Smudging 101

Smudging originates as a North and South Native American ritual to cleanse and purify before or during ceremonies, and to call for balance and harmony. This technique has been done for centuries and is still done today. However, smudging has adapted into a technique the every day person can use to purify the air inside the home, or clear negative energies. The ritual of smudging has been related to “spiritual house cleaning.” Smudging is even suggested for cleansing healing crystals to clear them before use.

How does it work 

“Certain plants when burned release a high vibrational energy through the fragrance and their smoke is used as an offering to create harmony and peace, purification and healing protection of physical and spiritual bodies, banishment of negative energies and creation of sacred space. When the herbs are burned it is thought that the soul of the plant is released to aid its energies for a particular invocation. In theory, the smoke attaches itself to negative energy and as the smoke clears it takes those negative energies with it and releases it into another space where it will be regenerated into positive energy.”

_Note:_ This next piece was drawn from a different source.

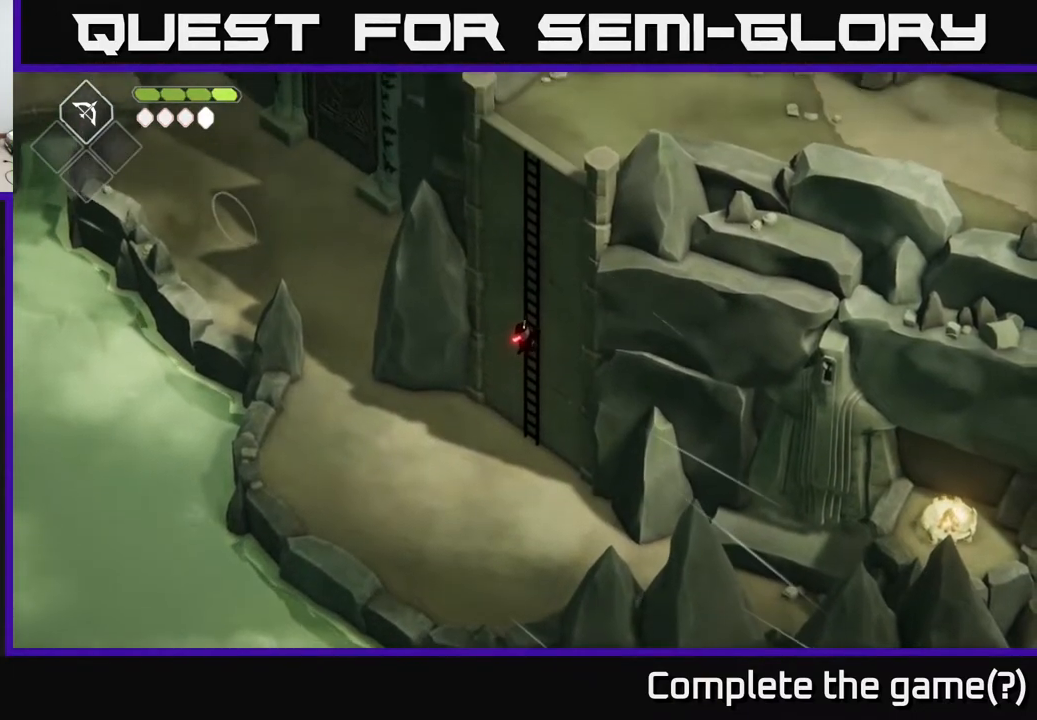
{"buttons": [], "left_stick": "up-right", "right_stick": "center", "events": []}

To use a smudge stick it has to be dry or it will not burn. Hold the handle end, and light the far end. Let it flame for about 10 seconds, blow it out so that you only see embers before you begin (similar to incense.) The smoke is what is used to cleanse. Walk around with a bowl or clay pot for ashes that may fall. Walk around the area you are purifying. I like to move the smudge stick in a clockwise direction because this ties into many traditions (called circumambulation). When you are done push the end into the bowl to put out the embers, do not wet it or run the end under water because this can create mold in your smudge stick and burning mold or mildew can cause allergies.
How to make your own
Most traditionally white sage and cedar are used for smudging. You can clearly tell the different between white sage and other sage classifications because of the color and the texture (white sage is white and fuzzy.) But, other plants can be a good option when white sage isn’t available, theses include: juniper, other types of sage (check to be safe), flowers (typically the ones that are also edible are best to burn because you know they are non toxic), thyme, lavender, mint, and other evergreen trees. Always check before you grab.
  • Harvest all plants on the day you plan to make your items, and preferably on a warm non-damp day, because you want to avoid excess moisture from the process.
  • Select your mixture, pull off any dead or decayed leaves, and make all ends (from the handle side) even, tie your string (about an arms length I find) around the end and knot it.
  • Begin to wrap up the stick tightly and work your way up it in a criss-cross pattern then work your way back down.
  • Tie your string end to the original end (and make a loop at the end to hang from).
  •  Clip any excessive shrubbery from the top of the stick and trim and edges that are sticking out too far from the sides. You’ll want to keep the string as tight as possible because it will shrink in the drying process.
  • From here using a hook (or a bent coat hanger) and hang the sticks upside down in a dry place in your home. A window with sunlight is a good option if the window does not get excessive moisture. Keep these away from moist, damp, cold environments. 
Note: be selective with what string you choose because remember this will burn as well. I suggest testing a few, or using hemp twine.